И все же, когда выпадали теплые деньки, мы оживали. Как-то в такой погожий день я выбрался на берег большого солончакового озера неподалеку от нашего урочища и встретил там нашего дромадера. Горбы у него так были налиты жиром, что казалось, ткни пальцем, и он брызнет струей. Да и под лопатками висел жир, и я в первый раз увидел, как безобразно может разжиреть верблюд. Он настолько отяжелел от сытости, что не мог самостоятельно встать. Лежа на брюхе, верблюд лениво тянулся мордой к ближайшему кусту. Вокруг были кусты много лучше этого, но ему лень было поднимать свое громоздкое тело. Голова его казалась теперь совсем маленькой:

Спустя несколько дней дромадера закололи. Мне тоже было жаль его, но не так, как гусенка. Видимо, потому, что верблюд не понравился мне в последний раз…

Я узнал тогда, что верблюда режут в двух местах: сначала у самой головы, под подбородком, а потом у груди, где начинается шея.
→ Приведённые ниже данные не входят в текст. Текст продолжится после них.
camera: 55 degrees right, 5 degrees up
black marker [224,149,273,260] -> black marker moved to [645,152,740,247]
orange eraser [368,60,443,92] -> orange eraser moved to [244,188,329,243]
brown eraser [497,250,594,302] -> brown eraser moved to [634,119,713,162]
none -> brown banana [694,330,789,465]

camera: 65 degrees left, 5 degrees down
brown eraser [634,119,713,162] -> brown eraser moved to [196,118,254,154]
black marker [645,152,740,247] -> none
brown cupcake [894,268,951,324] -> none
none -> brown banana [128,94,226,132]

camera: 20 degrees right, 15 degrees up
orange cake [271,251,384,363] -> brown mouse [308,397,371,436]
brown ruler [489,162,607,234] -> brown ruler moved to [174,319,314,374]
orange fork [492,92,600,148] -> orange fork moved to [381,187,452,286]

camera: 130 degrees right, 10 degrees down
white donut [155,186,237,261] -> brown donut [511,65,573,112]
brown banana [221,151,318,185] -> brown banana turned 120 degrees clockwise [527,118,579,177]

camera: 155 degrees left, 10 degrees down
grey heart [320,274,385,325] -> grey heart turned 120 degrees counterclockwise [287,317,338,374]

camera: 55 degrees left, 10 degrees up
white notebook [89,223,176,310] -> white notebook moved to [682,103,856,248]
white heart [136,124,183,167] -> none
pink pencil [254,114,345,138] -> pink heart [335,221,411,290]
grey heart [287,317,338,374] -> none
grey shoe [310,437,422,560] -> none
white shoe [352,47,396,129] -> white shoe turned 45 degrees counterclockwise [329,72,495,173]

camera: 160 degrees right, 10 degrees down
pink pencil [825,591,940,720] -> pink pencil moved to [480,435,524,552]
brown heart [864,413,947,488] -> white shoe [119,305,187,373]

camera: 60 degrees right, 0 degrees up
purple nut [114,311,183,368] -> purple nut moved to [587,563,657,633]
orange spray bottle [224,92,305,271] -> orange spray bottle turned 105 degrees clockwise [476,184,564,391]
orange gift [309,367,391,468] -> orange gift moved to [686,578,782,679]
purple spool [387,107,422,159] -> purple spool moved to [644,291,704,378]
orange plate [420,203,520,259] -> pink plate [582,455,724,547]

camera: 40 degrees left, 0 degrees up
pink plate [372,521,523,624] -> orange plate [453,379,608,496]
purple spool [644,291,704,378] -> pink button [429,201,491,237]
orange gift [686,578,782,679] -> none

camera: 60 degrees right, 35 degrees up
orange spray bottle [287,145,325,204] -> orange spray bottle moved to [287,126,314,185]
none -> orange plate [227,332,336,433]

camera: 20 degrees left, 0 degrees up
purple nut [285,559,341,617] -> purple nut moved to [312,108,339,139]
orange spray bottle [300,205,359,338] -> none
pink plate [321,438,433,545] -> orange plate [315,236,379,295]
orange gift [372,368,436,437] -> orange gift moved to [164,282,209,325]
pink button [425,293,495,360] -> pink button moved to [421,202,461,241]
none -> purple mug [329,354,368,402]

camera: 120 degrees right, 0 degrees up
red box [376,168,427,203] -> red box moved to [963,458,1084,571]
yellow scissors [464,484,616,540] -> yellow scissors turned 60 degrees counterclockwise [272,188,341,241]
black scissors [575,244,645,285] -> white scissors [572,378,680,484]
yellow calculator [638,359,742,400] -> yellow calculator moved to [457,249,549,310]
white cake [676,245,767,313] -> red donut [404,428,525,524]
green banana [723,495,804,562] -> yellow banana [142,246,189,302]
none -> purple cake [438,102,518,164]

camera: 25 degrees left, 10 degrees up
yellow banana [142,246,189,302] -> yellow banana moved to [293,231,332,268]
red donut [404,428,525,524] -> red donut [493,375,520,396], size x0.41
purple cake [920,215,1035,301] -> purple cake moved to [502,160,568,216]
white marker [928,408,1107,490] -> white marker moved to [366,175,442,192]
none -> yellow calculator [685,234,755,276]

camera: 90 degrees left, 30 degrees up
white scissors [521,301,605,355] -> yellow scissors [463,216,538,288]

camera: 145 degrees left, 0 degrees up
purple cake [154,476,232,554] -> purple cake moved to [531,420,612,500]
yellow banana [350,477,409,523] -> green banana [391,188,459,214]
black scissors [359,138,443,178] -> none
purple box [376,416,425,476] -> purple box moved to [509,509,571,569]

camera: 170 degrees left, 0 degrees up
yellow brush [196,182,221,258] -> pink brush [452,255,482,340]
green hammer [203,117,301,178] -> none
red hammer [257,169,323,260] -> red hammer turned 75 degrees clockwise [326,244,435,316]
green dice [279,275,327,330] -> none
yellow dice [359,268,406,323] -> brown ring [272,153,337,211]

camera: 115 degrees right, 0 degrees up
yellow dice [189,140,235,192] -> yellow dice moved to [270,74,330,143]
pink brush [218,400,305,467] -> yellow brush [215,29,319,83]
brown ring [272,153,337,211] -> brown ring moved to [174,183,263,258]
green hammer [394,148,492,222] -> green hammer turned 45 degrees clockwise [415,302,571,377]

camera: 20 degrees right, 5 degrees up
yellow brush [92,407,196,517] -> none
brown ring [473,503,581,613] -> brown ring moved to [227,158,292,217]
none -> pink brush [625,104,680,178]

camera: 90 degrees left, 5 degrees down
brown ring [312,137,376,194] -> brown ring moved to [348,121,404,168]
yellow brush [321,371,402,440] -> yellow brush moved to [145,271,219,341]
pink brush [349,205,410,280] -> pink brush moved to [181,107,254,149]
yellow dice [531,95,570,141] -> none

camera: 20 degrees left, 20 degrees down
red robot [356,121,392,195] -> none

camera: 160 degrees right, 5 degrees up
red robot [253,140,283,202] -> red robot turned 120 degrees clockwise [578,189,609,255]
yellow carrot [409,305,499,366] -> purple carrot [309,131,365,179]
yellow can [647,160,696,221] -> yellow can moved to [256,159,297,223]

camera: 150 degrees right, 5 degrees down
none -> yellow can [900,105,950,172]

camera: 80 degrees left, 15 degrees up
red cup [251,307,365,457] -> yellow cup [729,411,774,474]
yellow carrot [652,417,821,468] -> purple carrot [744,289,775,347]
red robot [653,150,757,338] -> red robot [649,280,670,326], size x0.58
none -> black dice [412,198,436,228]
До сих пор мне кажется, что верблюжатина напоминает по вкусу и по цвету куриное мясо. Или это от того, что я давно не ел его?

Так или иначе, но если поешь верблюжьего сала с горба, то целый день не захочешь есть. А ведь с каждого горба от хорошего верблюда можно получить по четыре пуда такого сала. Даже поговорка существует: «Режь на зиму верблюда, а нет, так кобылу!» И если встретите в песках разнузданного верблюда или лошадь, пасущуюся вольно, без присмотра, то знайте, что к осени они пойдут под нож.


Я сразу рассказал о снегопадах, о холоде и ветре. Но когда мы переезжаем в осеннее урочище, погода стоит великолепная. Нет времени лучше, чем осень в наших местах: жара уже спала, а холода еще не наступили.

И все же босиком уже не побегаешь. К осени мы вынуждены обуться во что придется, и нет для нас муки горше этой. Привыкшие за лето к свободе, ноги никак не хотят примириться с пленом. К тому же на них многочисленные трещины и раны, разъеденные солончаковой почвой. Как натянешь на такие ноги ссохшиеся за лето сапоги или ботинки?..

Мать зажаривает баранье нутряное сало и несколько раз смазывает мне ноги. Тем же салом мажет она сапоги. Потом мои ноги опускаются в раствор с невероятно едким самодельным мылом и настоем полыни. Боль такая в ранах, что хочется кричать. Клянешься никогда больше не шляться в песках, не бегать по солончакам, не загонять колючек. Но постепенно боль стихает. Предстоят лишь последние мучения с обувью. Она ведь вдобавок прошлогодняя, новой пока не приобрели. А ноги ой как выросли за лето!..

И все же правду говорят люди, что человек через три дня привыкает даже к собственной могиле. После первого же осеннего дождя сапоги из дубленой самодельной кожи расходятся и становятся просторными. То же происходит и со старой ободранной шапкой-ушанкой из заячьего меха. В первый раз она тоже не налезает на уши, давит в висках, но без нее мать не отпускает на улицу. Поневоле втискиваешь в нее свою многострадальную голову и убегаешь. Покапал дождь, и шапка вдруг сделалась как раз впору.